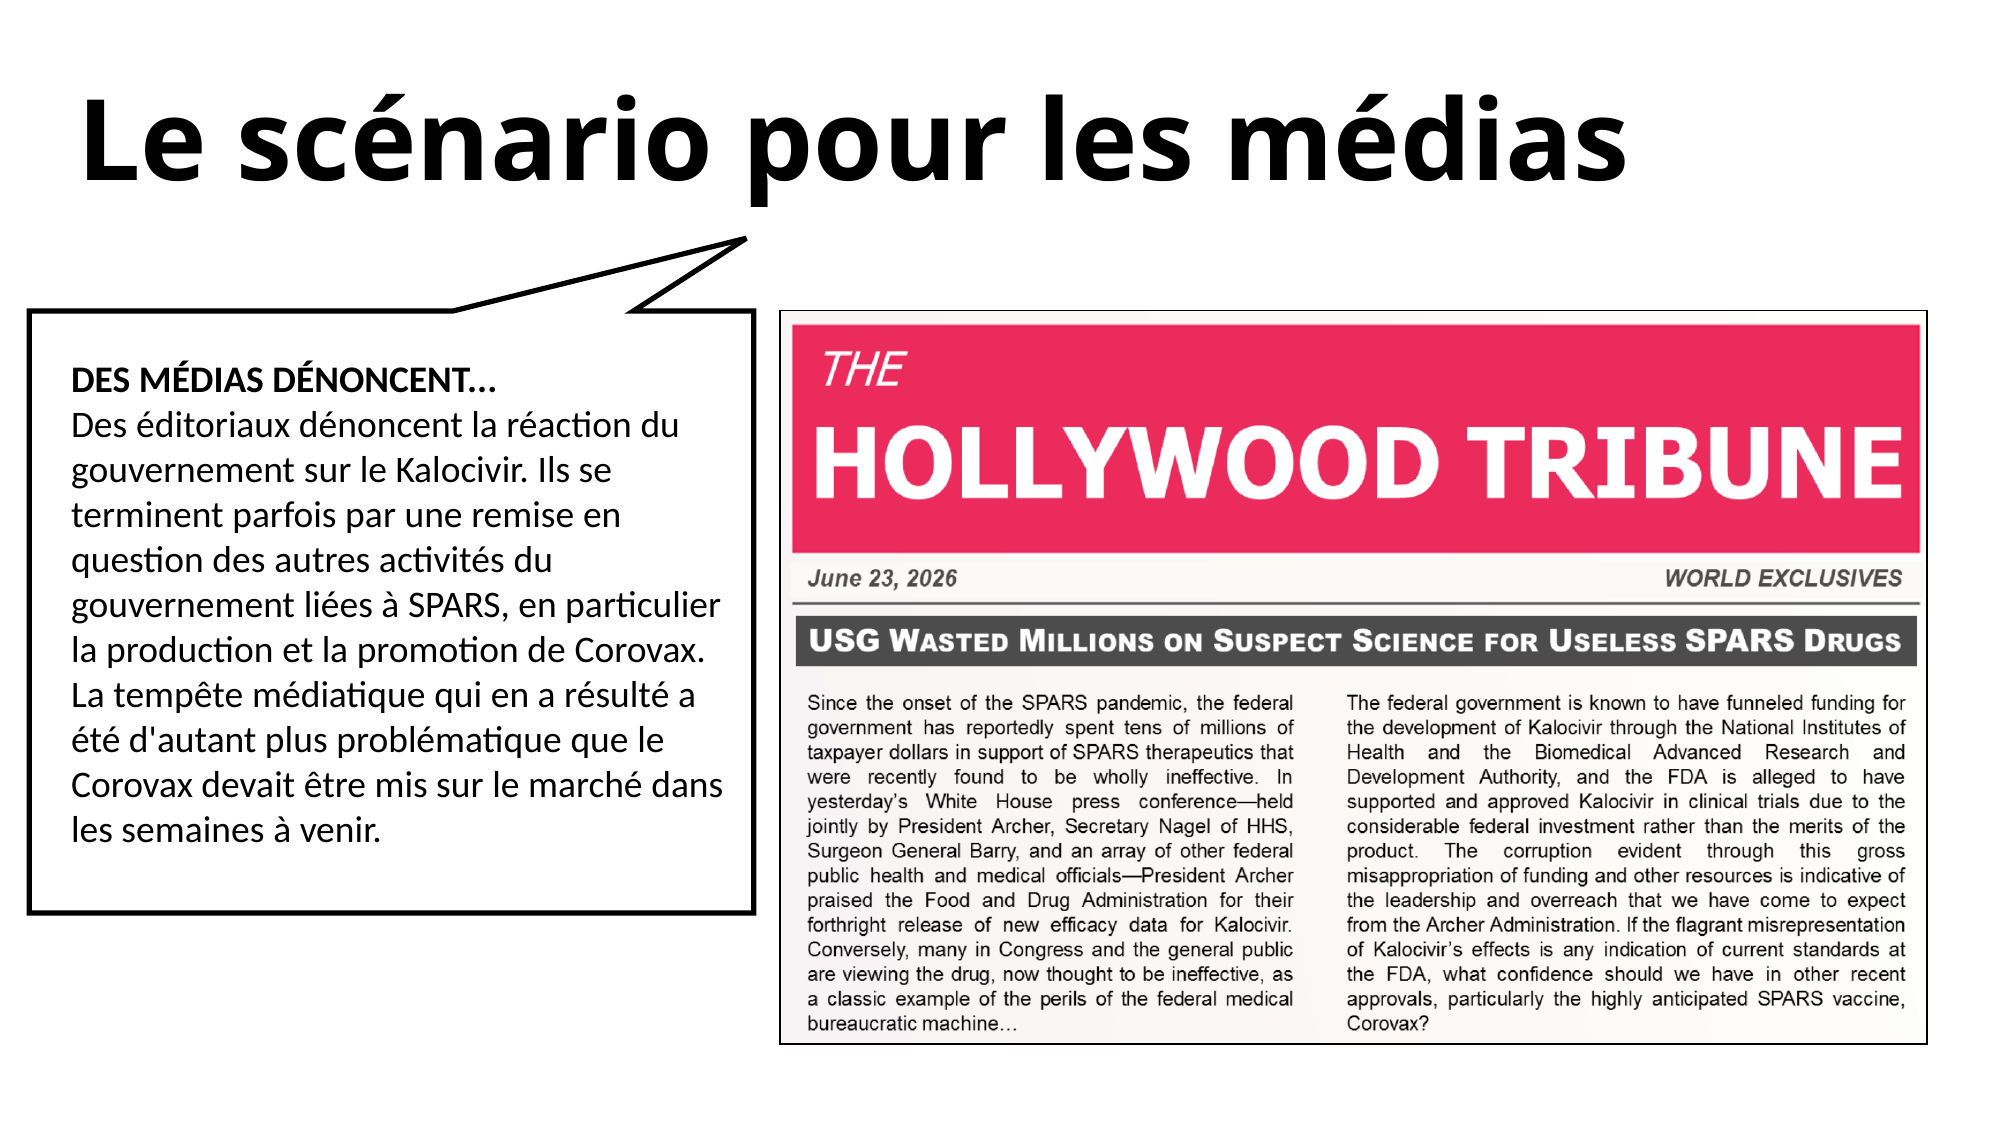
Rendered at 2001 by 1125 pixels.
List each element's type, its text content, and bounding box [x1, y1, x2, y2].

text_box DES MÉDIAS DÉNONCENT... Des éditoriaux dénoncent la réaction du gouvernement sur le Kalocivir. Ils se terminent parfois par une remise en question des autres activités du gouvernement liées à SPARS, en particulier la production et la promotion de Corovax. La tempête médiatique qui en a résulté a été d'autant plus problématique que le Corovax devait être mis sur le marché dans les semaines à venir. [55, 347, 751, 863]
text_box Le scénario pour les médias [62, 60, 1946, 213]
picture [780, 311, 1927, 1044]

============================================================

Reproduce the rows above word for word, leaving out the pictures.

• [The response]:
Rendered at 2001 by 1125 pixels.
List each element's type, its text content, and bounding box [x1, y1, x2, y2].

text_box DES MÉDIAS DÉNONCENT... Des éditoriaux dénoncent la réaction du gouvernement sur le Kalocivir. Ils se terminent parfois par une remise en question des autres activités du gouvernement liées à SPARS, en particulier la production et la promotion de Corovax. La tempête médiatique qui en a résulté a été d'autant plus problématique que le Corovax devait être mis sur le marché dans les semaines à venir. [55, 347, 751, 863]
text_box Le scénario pour les médias [62, 60, 1946, 213]
picture [780, 311, 1927, 1044]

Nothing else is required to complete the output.